The CME-75 truck-mounted drill rig with its automatic 140 lb hammer dropping 30 inches onto the sampler barrel is a familiar sound on Mississauga construction sites. We set up the tripod and cathead system, lock in the A-size drill rods, and start the split-spoon sampler driving through the Halton Till. This dense mix of silty clay and stones is what defines most of the ground below Mississauga, and it demands a hammer that delivers exactly 60% energy efficiency to get N-values worth interpreting. Before the rig even arrives, we coordinate utility clearances with Alectra and Enbridge—a step that saves weeks of delays when you’re drilling within Mississauga’s tight lot lines. The data we pull from the spoon every 5 feet gives you more than just a refusal depth; it reveals the transition from the Oak Ridges Moraine sediments into the shale bedrock of the Georgian Bay Formation, and linking that geotechnical profile with a CPT test can fill in the gaps where the SPT alone leaves thin seams undetected.

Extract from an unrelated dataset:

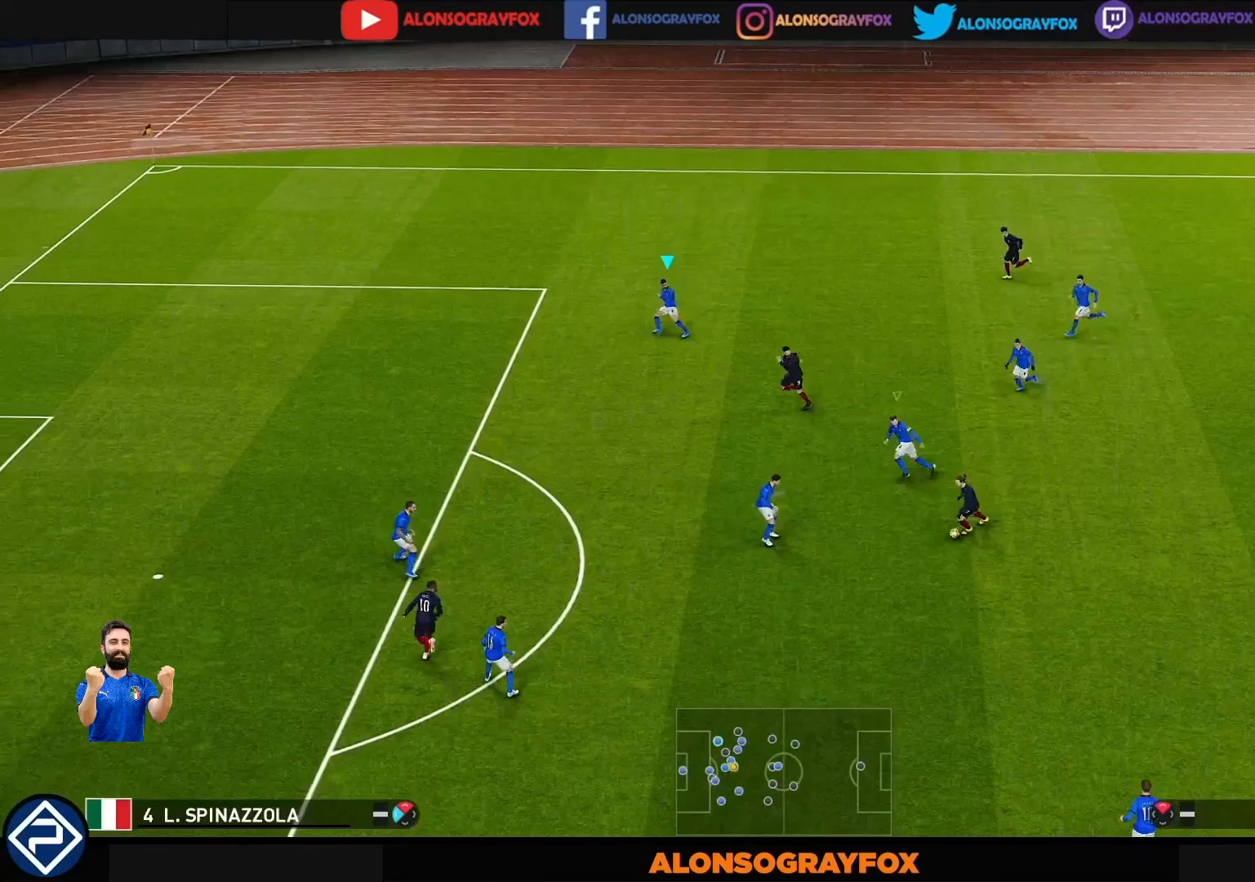
{"buttons": ["R1"], "left_stick": "up-left", "right_stick": "left", "events": []}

A refusal at 45 blows with less than 6 inches of penetration in Mississauga’s shale doesn’t mean rock—it might just be a boulder in the till. That’s where experience matters.
Site-specific factors
Drilling in Port Credit’s sandy lakefill near the mouth of the Credit River feels nothing like drilling in Streetsville’s dense clay till up on the ridge. Near the lake, the spoon sinks under the hammer’s weight alone in saturated sand, and that’s where you risk misreading N-values if the hole isn’t cased properly to prevent heave. Up in Streetsville, you hit refusal on limestone floaters at 15 feet and the drill crew has to decide immediately whether that’s bedrock or just a glacial erratic—calling it wrong leads to a foundation design that’s either overbuilt and costly, or underbuilt and risky. The Credit River valley introduces another variable: a high groundwater table that can destabilize borehole walls between spoon intervals. Without a drilling mud program or temporary casing, the SPT data gets contaminated by slough, and the N-value you paid for is useless. The difference between a clean test and a compromised one in Mississauga’s mixed stratigraphy comes down to the driller’s ability to read the cuttings and adjust the method on the fly.
Regulatory framework
ASTM D1586-18: Standard Test Method for Standard Penetration Test (SPT) and Split-Barrel Sampling of Soils, ASTM D4633-16: Standard Test Method for Energy Measurement for Dynamic Penetrometers, CSA A23.3-19: Design of Concrete Structures (Anchorage and Foundation Provisions), NBCC 2015: National Building Code of Canada, Part 4 (Structural Design), MTO LS-702: Ontario Ministry of Transportation SPT Protocol
Frequently asked questions
What does an SPT test cost for a typical single-family home lot in Mississauga?
For a standard residential lot in Mississauga, you’re looking at CA$770 to CA$940 per borehole when we’re drilling to typical depths of 15 to 25 feet through Halton Till. That price covers the drill rig mobilization within the GTA, the full SPT logging with N-values every 5 feet, disturbed spoon samples for lab index testing, and the signed geotechnical borehole log. Sites requiring deeper drilling into the Georgian Bay shale or additional holes for a larger footprint will shift the cost upward, but we quote per-hole so you know exactly where the money goes before the rig shows up.
How do you handle SPT refusal in Mississauga’s shale bedrock?
We log refusal per ASTM D1586 when 50 blows advance the spoon less than 6 inches, or 100 blows total without reaching the sampling interval. In Mississauga, refusal often occurs at the contact with the Georgian Bay Formation shale—typically between 15 and 40 feet depth depending on where you are in the city. When that happens, we switch to NQ-size core barrel and start coring the rock to get RQD and recovery data, which gives the structural engineer the bearing capacity and rock quality numbers they need for end-bearing piles or drilled shafts. The refusal depth is recorded on the log with the exact blow count so nobody mistakes it for a boulder.
How many boreholes do I need for a commercial building in Mississauga?
The NBCC 2015 requires a minimum of one borehole per 200 square meters of building footprint, with at least three boreholes for any structure larger than 500 square meters—and that’s the floor, not the ceiling. For a typical commercial building in Mississauga’s industrial parks around Dixie Road or Meadowvale, we usually recommend four to six SPT boreholes spaced on a grid that captures the lateral variability of the Halton Till. If the site straddles a known buried valley or crosses into the Credit River floodplain, we add holes along the property line to define the transition zone, because the difference in N-values across 50 meters can be enough to change your foundation type entirely.